Text shown:
━━━━━━

The signal bandwidth can be defined in several ways. The most common is the half-power bandwidth ($$\omega _{3dB}$$). This bandwidth is computed by taking the maximum of the power spectrum density, dividing by two, and finding the frequency for which this value occurs.

The root mean square (RMS) bandwidth is computed using the frequency deviation around the carrier, if the signal is modulated, or around the origin, for a baseband signal. The frequency deviation, or RMS bandwidth, for a baseband signal is given by
\begin{aligned} \omega _{RMS} = \frac{ \int _{-\infty }^{\infty } \omega ^2 S_M( \omega ) d\omega }{ \int _{-\infty }^{\infty } S_M( \omega ) d\omega }. \end{aligned}
(2.58)
The previous formula is equivalent to
\begin{aligned} \omega _{RMS} = \frac{ - R_M^{\prime \prime } (0) }{R_M(0)}. \end{aligned}
(2.59)
The white noise bandwidth can be computed by equating the maximum of the signal power spectrum density to the noise power spectrum density $$S_N = \max S_M(\omega )$$. After that, the power for both signal and noise are equated and $$\omega _N$$ is obtained. The noise power is $$P_N = 2 \omega _{N} S_N$$ and the signal power, $$P_M$$, is given by the formula
\begin{aligned} P_M = R_M(0) = \frac{1}{2 \pi } \int _{-\infty }^{\infty } S_M( \omega ) d\omega . \end{aligned}
(2.60)
There are signals which exhibit a finite bandwidth, when the spectrum vanishes after a certain frequency.  Finally, the percent bandwidth is computed by finding the frequency which includes 90% of the signal power.

## 2.7 Problems

1. (1)
Given two events A and B, under which conditions are the following relations true?
1. a.

$$A \cap B = \Omega$$

2. b.

$$A \cup B = \Omega$$

3. c.

$$A \cap B = \bar{A}$$

4. d.

$$A \cup B = \emptyset$$

5. e.

$$A \cup B = A \cap B$$

2. (2)

━━━━━━

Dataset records
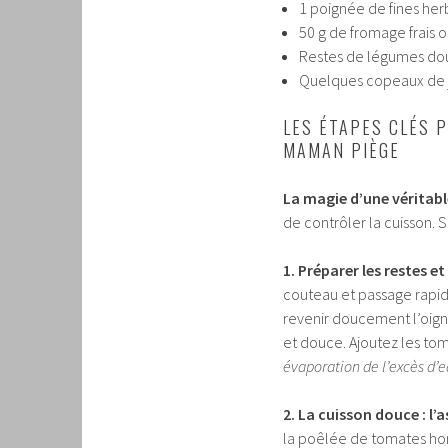
1 poignée de fines herb
50 g de fromage frais o
Restes de légumes doux
Quelques copeaux de ja
LES ÉTAPES CLÉS 
MAMAN PIÈGE
La magie d’une véritabl
de contrôler la cuisson. 
1. Préparer les restes et
couteau et passage rapide
revenir doucement l’oign
et douce. Ajoutez les tom
évaporation de l’excès d’
2. La cuisson douce : l’
la poêlée de tomates hor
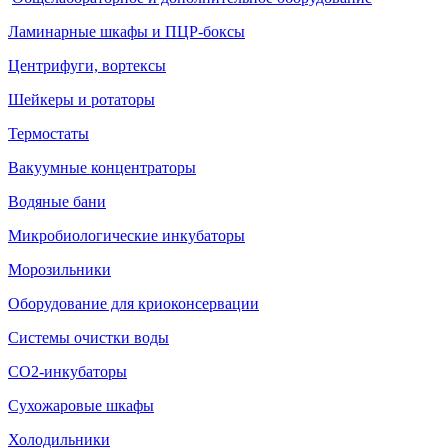
Ламинарные шкафы и ПЦР-боксы
Центрифуги, вортексы
Шейкеры и ротаторы
Термостаты
Вакуумные концентраторы
Водяные бани
Микробиологические инкубаторы
Морозильники
Оборудование для криоконсервации
Системы очистки воды
СО2-инкубаторы
Сухожаровые шкафы
Холодильники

━━━━━━

Write out the signal bandwidth passage word for word, beginning at the words "There are signals which" and stopping after "the signal power.". The rows play no part in this.

Result of this task:
There are signals which exhibit a finite bandwidth, when the spectrum vanishes after a certain frequency.  Finally, the percent bandwidth is computed by finding the frequency which includes 90% of the signal power.